New Silk Road could surge to million TEU in 2025, but with subsidies

© Licensed to London News Pictures. 18/01/2017. London, UK. A sign noting the route of first direct rail freight train from China is seen as it arrives at Barking Rail Freight Terminal east of London. The new service set off from China on the 3rd of January this year. London is now the 15th European city to join what the Chinese government calls the New Silk Route. Photo credit: Peter Macdiarmid/LNP

Ideally, the Eurasian rail cargo volume could increase to a million TEU in 2025. However, this forecast highly depends on the continuation of the Chinese subsidies. If this financial support for rail freight traffic on the New Silk Road is discontinued, the volumes could be 25-30 per cent lower in six years from now.

This prediction was uttered by Andreas Schwilling from research institute Roland Berger at the RailFreight Summit in Gdansk. Ideally, the Eurasian rail cargo volume could increase to 800,000 – 1,000,000 TEU in 2025. Without subsidies, the forecasted volumes are 550,000-750,000 TEU, he said, noting that there was no clarity about the continuation of the Chinese subsidies at the moment.

Only the larger players

The general belief is that without subsidies, rail freight traffic on the New Silk Road will continue to move, although with fewer players on the market. “The smaller companies with irregular shipments will disappear. At the moment, these companies are fighting for Chinese support.
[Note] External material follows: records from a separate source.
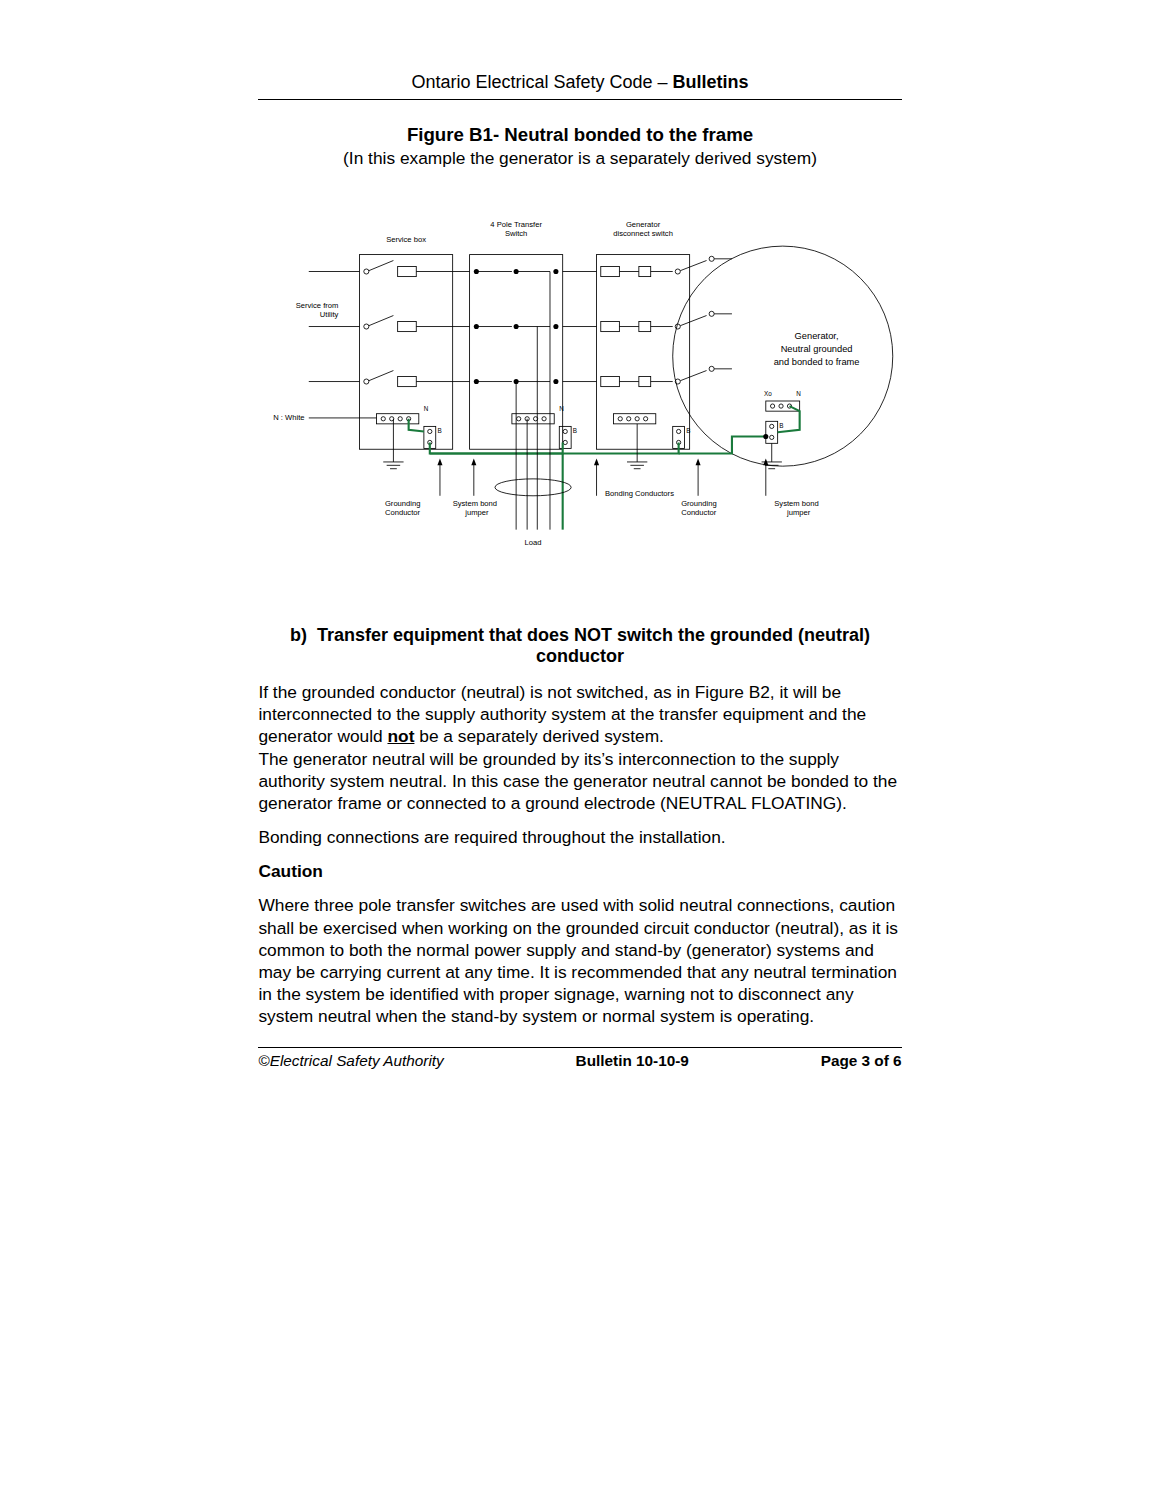Ontario Electrical Safety Code – Bulletins
Figure B1- Neutral bonded to the frame
(In this example the generator is a separately derived system)
Service box 4 Pole Transfer Switch Generator disconnect switch Service from Utility Generator, Neutral grounded and bonded to frame N : White N B N B B Xo N B Load Grounding Conductor System bond jumper Bonding Conductors Grounding Conductor System bond jumper
b) Transfer equipment that does NOT switch the grounded (neutral) conductor
If the grounded conductor (neutral) is not switched, as in Figure B2, it will be interconnected to the supply authority system at the transfer equipment and the generator would not be a separately derived system.
The generator neutral will be grounded by its’s interconnection to the supply authority system neutral. In this case the generator neutral cannot be bonded to the generator frame or connected to a ground electrode (NEUTRAL FLOATING).
Bonding connections are required throughout the installation.
Caution
Where three pole transfer switches are used with solid neutral connections, caution shall be exercised when working on the grounded circuit conductor (neutral), as it is common to both the normal power supply and stand-by (generator) systems and may be carrying current at any time. It is recommended that any neutral termination in the system be identified with proper signage, warning not to disconnect any system neutral when the stand-by system or normal system is operating.
©Electrical Safety Authority
Bulletin 10-10-9
Page 3 of 6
Without subsidies, the market will be more realistic and demand-driven”, said Uwe Leuschner from Db Cargo Eurasia during a panel discussion at the summit.

According to Leonardo Vender from Rail Cargo Group, this would basically mean coming back to the situation of 5-6 years ago. “If no subsidy means a cost increase of 30, 40 or more per cent, than for sure the volumes will decrease dramatically. Only big industry players who really need short transit-times will continue with regular volumes on the New Silk Road, for example company trains.”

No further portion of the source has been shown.